In June 2002, Colombian police arrested SOA graduate John Fredy Jimenez for the murder of Archbishop Isaias Duarte in March of that year.
In 2002, Bolivian Captain Filiman Rodriguez took a 49-week officer-training course at WHINSEC. But in 1999, he’d been found responsible for the kidnapping and torture of Waldo Albarracin, then director of the Popular Assembly for Human Rights, by a commission of the Bolivian Chamber of Deputies.

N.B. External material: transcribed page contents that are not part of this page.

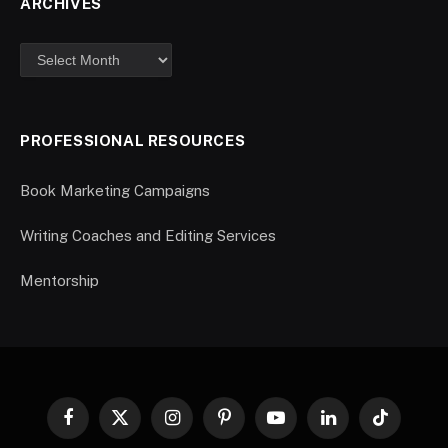
ARCHIVES
PROFESSIONAL RESOURCES
Book Marketing Campaigns
Writing Coaches and Editing Services
Mentorship
Facebook
X
Instagram
Pinterest
YouTube
LinkedIn
TikTok
(Twitter)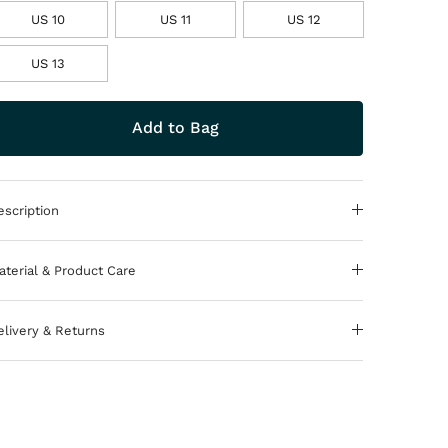
US 10
US 11
US 12
US 13
Add to Bag
escription
aterial & Product Care
elivery & Returns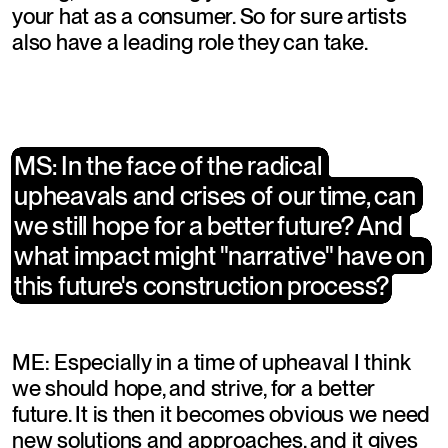
your hat as a consumer. So for sure artists 
also have a leading role they can take.
​MS: In the face of the radical 
​MS: In the face of the radical 
upheavals and crises of our time, can 
upheavals and crises of our time, can 
we still hope for a better future? And 
we still hope for a better future? And 
what impact might "narrative" have on 
what impact might "narrative" have on 
this future's construction process?
this future's construction process?
ME: Especially in a time of upheaval I think 
we should hope, and strive, for a better 
future. It is then it becomes obvious we need 
new solutions and approaches, and it gives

In 2003, Salvadoran Colonel Francisco del Cid Diaz was a student at WHINSEC. But the colonel commanded a unit that shot 16 residents from the Los Hojas cooperative of the Asociacion Nacional de IndÃgenas and threw their bodies into the river in 1983. In 1992, the OAS Inter-American Commission on Human Rights recommended prosecution of Col. Cid Diaz for the murders.
Representative Jim McGovern (D-Mass.) has spearheaded opposition in the House to SOA-WHINSEC, but his amendment to the Foreign Operations appropriation killing money for the school (which had 128 co-sponsors) was withdrawn at the eleventh hour last week after a bipartisan agreement limited the number of amendments that could come to the House floor. The last chance for killing the school’s money this year now rests with the Senate — but when we called Senators Boxer and Feinstein, past SOA critics, to ask them what they planned to do, the response was a deafening silence from their offices. In light of SOA Watch’s extensive lobbying, our elected representatives can’t claim they don’t know of the school’s record on torture. So this episode calls to mind Mark Twain’s observation that “there is no distinct, native American criminal class — except Congress.”
SOA Watch has called a mass vigil/protest for November 19 through 21 at the school’s home in Fort Benning, Georgia, expected to be led by Academy Award winner Susan Sarandon and Dead Man Walking author Sister Helen Prejean.